Learning and Inference on Graph-structured Data
Wei Ye, the University of California, Santa Barbara
2020-05-13 14:00:00 ~ 2020-05-13 15:00:00
Graph-structured data is ubiquitous in the real-world. Because graph is a natural way to represent the relationships between objects, it has attracted a lot of attention. However, graph-structured data have no spatial or temporal order inside. Standard deep learning architectures such as CNNs and RNNs cannot directly work on them.

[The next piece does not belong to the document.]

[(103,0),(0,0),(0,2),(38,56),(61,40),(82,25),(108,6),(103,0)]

In the first part of this talk, I will present shallow and deep models on graph-structured data for the tasks of local clustering, semi-supervised node classification, and graph classification. In the second part of this talk, I will present an inference model on the appraisal network among a hybrid team of humans and AI agents. The developed inference model interprets human-AI decision making on truth statements well. In the last part of my talk, I will discuss my future research directions including relational and causal inference by deep neural networks and the theory of human/AI’s mind in designing hybrid human-AI teams.

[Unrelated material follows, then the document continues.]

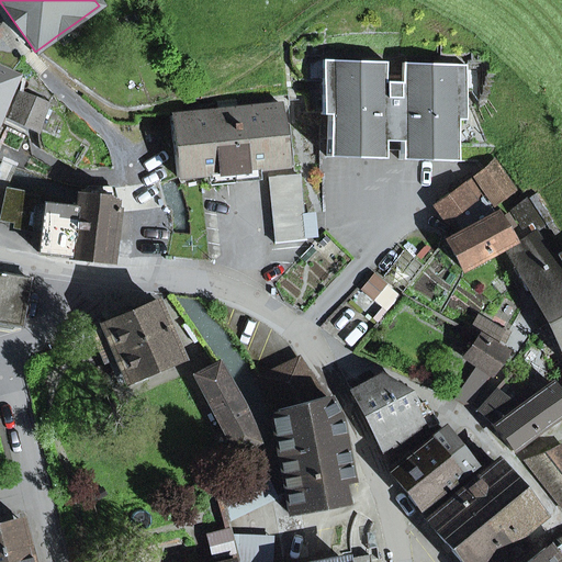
[(56,36),(64,46),(82,33),(75,23),(56,36)]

Wei Ye is currently a postdoctoral researcher with the DYNAMO lab at the University of California, Santa Barbara. Before joining the DYNAMO lab, he worked as a researcher in the Department of AI Platform, Tencent, China. He obtained his PhD degree in Computer Science from Institute for Informatics, Ludwig-Maximilians University of Munich, Germany, in 2018. His research interests include graph machine learning and their applications, causal inference and reasoning, and dynamic networks.